PRESS RELEASE: Remembering a friend killed in Iraq —
From Kevin Danaher and Medea Benjamin,
April 17, 2005. Just about
every day we hear of bombs going off in Iraq, and perhaps we pause for a
moment and think what a tragedy it is, and then we go back to our daily
routine. But when someone close to you is killed by one of those bombs,
the world stops spinning.
On Saturday April 16, our colleague and friend, 28-year-old Marla
Ruzicka of Lakeport, California, was killed when a car bomb exploded on
the streets of Baghdad. We still don't know the exact details of her
death, which makes it all that much harder to deal with the utter shock of
losing this bright, shining light whose work focused on trying to bring
some compassion into the middle of a war zone.
Marla was working for a humanitarian organization she founded called
CIVIC (Campaign for Innocent Victims in Conflict), which documents cases
of innocent civilians hurt by war. Marla and numerous other volunteers
would go door-to-door interviewing families who had lost loved ones or had
their property destroyed by the fighting. She would then take this
information back to Washington and lobby for reparations for these
A case in point, taken from Marla's own journal,
as published November 6, 2003 on AlterNet:
On the 24th of October, former teacher Mohammad Kadhum Mansoor,
59, and his wife, Hamdia Radhi Kadhum, 45, were traveling with their three
daughters — Beraa, 21, Fatima, 8, and Ayat, 5 years old — when they were
tragically run over by an American tank.
A grenade was thrown at the tank, causing it to loose control
and veer onto the highway, over the family's small Volkswagen. Mohammad
and Hamdia were killed instantly, orphaning the three girls in the
backseat. The girls survived, but with broken and fractured bodies. We are
not sure of Ayat's fate; her backbone is broken.
CIVIC staff member Faiz Al Salaam monitors the girls' condition each
day. Nobody in the military or the U.S. Army has visited them, nor has
anyone offered to help this very poor family.
Marla first came to the Global Exchange office when she was still in
high school in Lakeport. She had heard a talk by one of staff members
about Global Exchange's work building people-to-people ties around the
world — and she wanted to do something to help. She was a quick study and
took to the work with a passion and energy that were inspiring to us older
activists. She later chose a college (Friends World College) that allowed
her to travel to many countries and learn from diverse cultures. She
quickly developed a "big love" — love of the human race, in all its joy,
frailties, and exotic permutations.
Marla worked with AIDS victims in Zimbabwe, refugees in Palestine,
campesinos in Nicaragua. Following the US invasion of Afghanistan, Marla
traveled to Afghanistan with a Global Exchange delegation. She was so
moved by the plight of the civilian victims that she dedicated the rest of
her too short life to helping innocent victims of war. She was on a
similar mission in Iraq when she met with her untimely death.

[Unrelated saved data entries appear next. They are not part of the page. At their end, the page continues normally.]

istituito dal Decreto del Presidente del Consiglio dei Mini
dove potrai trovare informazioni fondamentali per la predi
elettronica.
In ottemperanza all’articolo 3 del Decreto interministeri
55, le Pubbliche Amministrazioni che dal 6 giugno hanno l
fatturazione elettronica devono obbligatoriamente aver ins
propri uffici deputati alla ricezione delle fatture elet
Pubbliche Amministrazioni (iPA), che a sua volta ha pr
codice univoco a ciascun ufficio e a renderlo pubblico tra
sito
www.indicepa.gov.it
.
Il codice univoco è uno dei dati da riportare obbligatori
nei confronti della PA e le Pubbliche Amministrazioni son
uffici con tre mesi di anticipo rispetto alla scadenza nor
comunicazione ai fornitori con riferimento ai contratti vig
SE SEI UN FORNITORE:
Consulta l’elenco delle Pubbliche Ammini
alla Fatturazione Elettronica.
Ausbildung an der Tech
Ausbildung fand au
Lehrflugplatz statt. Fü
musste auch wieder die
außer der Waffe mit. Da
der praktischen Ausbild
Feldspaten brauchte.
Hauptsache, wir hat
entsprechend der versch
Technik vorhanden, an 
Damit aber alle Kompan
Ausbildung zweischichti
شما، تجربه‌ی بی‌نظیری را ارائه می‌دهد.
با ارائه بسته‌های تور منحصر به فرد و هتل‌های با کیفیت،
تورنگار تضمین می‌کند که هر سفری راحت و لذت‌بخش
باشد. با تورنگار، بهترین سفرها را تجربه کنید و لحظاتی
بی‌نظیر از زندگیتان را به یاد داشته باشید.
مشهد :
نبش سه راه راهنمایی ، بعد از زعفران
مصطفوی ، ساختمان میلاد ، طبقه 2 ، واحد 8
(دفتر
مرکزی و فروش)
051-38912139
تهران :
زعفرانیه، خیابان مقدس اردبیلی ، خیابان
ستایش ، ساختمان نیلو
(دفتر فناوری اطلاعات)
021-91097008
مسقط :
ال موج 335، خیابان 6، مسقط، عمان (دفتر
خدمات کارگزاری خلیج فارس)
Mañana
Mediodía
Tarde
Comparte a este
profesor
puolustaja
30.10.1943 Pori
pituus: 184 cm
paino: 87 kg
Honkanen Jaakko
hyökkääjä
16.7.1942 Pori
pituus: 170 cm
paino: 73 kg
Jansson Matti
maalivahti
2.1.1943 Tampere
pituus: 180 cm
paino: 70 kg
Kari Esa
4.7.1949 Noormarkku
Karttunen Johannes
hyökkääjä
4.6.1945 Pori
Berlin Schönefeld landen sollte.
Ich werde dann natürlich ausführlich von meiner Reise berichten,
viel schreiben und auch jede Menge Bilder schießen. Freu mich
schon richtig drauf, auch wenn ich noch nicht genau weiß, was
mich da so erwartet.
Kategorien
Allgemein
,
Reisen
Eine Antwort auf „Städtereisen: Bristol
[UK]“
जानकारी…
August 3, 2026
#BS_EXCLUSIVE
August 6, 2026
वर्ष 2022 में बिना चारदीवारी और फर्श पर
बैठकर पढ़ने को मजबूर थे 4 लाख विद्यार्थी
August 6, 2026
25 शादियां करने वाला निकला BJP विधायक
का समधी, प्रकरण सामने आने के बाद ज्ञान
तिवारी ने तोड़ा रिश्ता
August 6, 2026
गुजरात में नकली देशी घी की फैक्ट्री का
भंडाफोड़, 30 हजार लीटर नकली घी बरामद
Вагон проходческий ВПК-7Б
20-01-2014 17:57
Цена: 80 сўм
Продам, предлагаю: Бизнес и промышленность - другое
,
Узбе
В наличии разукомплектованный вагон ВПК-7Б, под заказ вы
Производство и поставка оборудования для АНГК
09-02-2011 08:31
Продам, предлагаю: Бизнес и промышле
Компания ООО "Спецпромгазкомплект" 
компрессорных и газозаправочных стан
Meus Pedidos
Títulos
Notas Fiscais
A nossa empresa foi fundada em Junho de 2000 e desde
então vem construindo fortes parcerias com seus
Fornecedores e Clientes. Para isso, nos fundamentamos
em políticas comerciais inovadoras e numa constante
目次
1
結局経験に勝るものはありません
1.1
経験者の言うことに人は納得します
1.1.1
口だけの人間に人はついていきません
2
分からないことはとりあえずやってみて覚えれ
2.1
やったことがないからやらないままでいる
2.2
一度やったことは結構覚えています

Marla was once asked by a San Francisco Chronicle reporter if she would
ever consider doing work that was safer. Marla answered: "To have a job
where you can make things better for people? That's a blessing. Why would
I do anything else?"
We are somewhat consoled by the fact that Marla died doing what she
really wanted to do: help people less fortunate than herself. Many of us
believe that character trait to be the most beautiful quality a human
being can possess. And Marla had an abundance of it.
It is so difficult to think of this lively young woman as not being
alive any more. Marla seemed to have one speed: all-ahead-full. She had
more courage than most people we know. She loved big challenges and she
took them on with a radiant smile that could melt the coldest heart.
One of the things we can do to honor Marla Ruzicka is to carry on her
heartfelt work to build a world without hunger, war, and needless
suffering. And every time we start to get depressed about the state of the
world, we should take inspiration from Marla's boundless energy and throw
ourselves back into the work of global justice with the same kind of
passion that was Marla's most endearing quality.